──────── Data
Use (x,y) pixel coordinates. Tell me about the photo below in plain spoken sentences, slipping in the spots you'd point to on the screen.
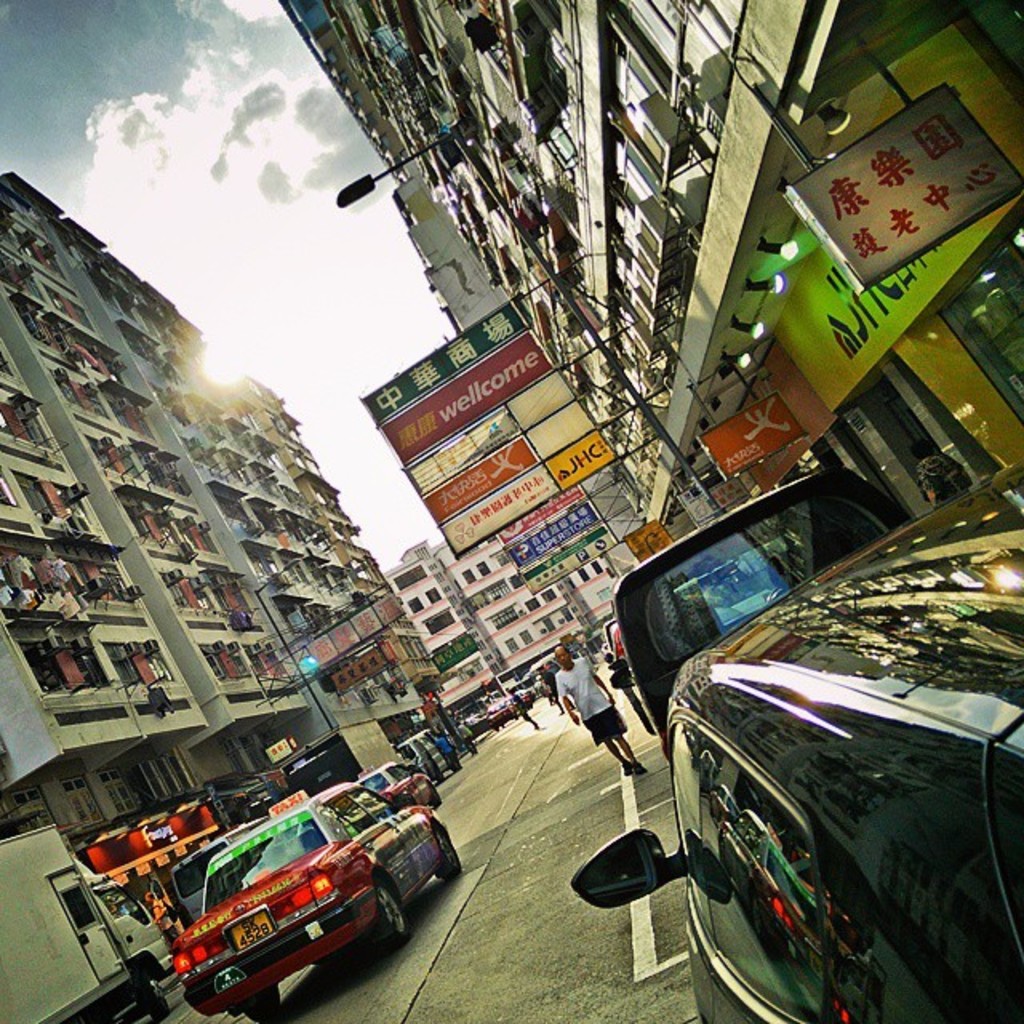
────────────────
──────── Data
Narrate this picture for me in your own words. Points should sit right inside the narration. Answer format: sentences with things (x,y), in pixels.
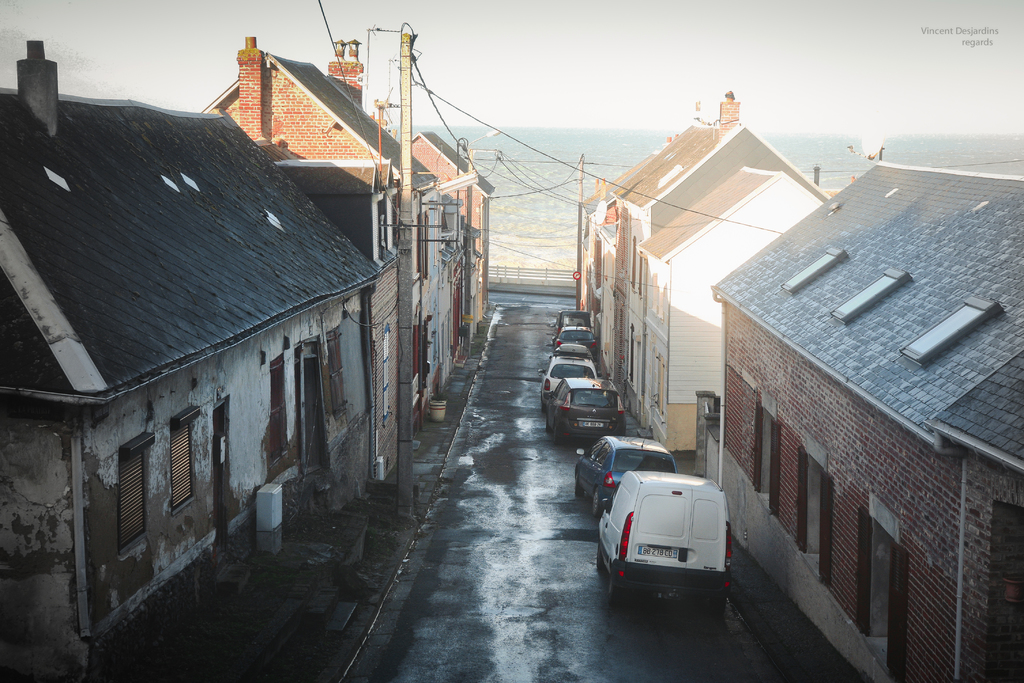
────────────────
──────── Data
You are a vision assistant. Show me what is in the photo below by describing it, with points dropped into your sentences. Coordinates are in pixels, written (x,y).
────────────────
What the exercise asks:
For the string "pixels", give the number of lines in the data that contain it, and only that number.

Completed exercise:
2